Analyzing the data points from human inspections, SCADA or sensor collections we could look for patterns in temperature,time and date of routine cleaning or maintenance such as lubrication or calibration and by whom, weather, ego-location,pressure, RPM, age of belts, age of hoses, fluid levels, age of filters, age and type of senors,diagnostic codes, voltage,time running continuously with out stopping per day, time idle per day,incidents such as exposure to unusual temperatures or other environmental factors such as exposure to wind, hurricane, sun,rain,snow,extremely dry air, salt water, corrosive chemicals, sand,floods, presence of corrosion is visible, presence of damage to the asset, cracks or weak points in installation hardware or welds, vibration, unusual smells, type of damage, date damage was discovered,unusual noises, introduction of a foreign object or animal into the assets, and correlate these over time, against, weather, service history,Geo-location, age of the asset, total hours in service, expected service work, expected life and then compare the same to similar assets and rank these assets in groups or clusters.
This way we could see what these values are normally over time and see if anomalies occur before a break-down occurs, therefore alerting the company to take action to avoid dangerous or costly asset failures.
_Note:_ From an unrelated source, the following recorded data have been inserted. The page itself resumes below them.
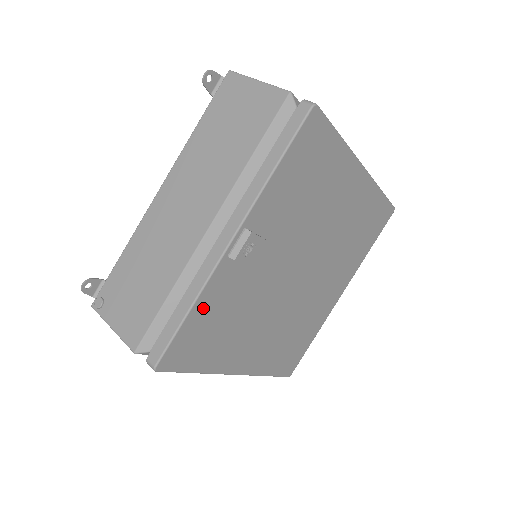
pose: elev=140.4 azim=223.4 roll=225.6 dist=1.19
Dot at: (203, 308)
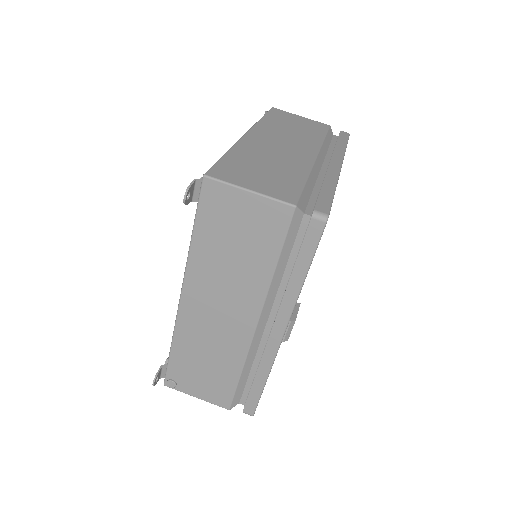
Dot at: occluded
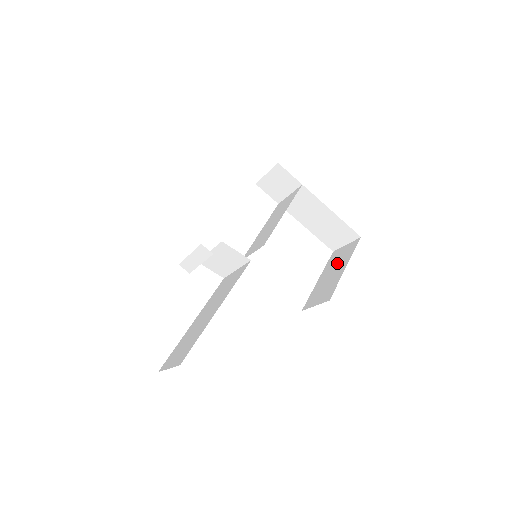
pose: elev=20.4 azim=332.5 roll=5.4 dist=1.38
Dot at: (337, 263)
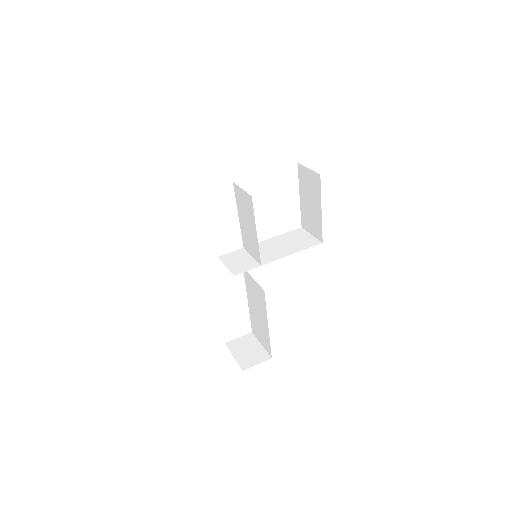
Dot at: (310, 192)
In order to properly develop this I think we need sample data and we could use an algorithm of multiple variants to pin the anomaly which occurs with some lead time prior to the break down. Then through machine learning the system could learn to predict when to issue a particular type of work order to intervene with procedures to mitigate the predicted failure.
The exact algorithms for correlation the variables and the algorithm for machine learning I havent decided on yet but will update this blog with these soon.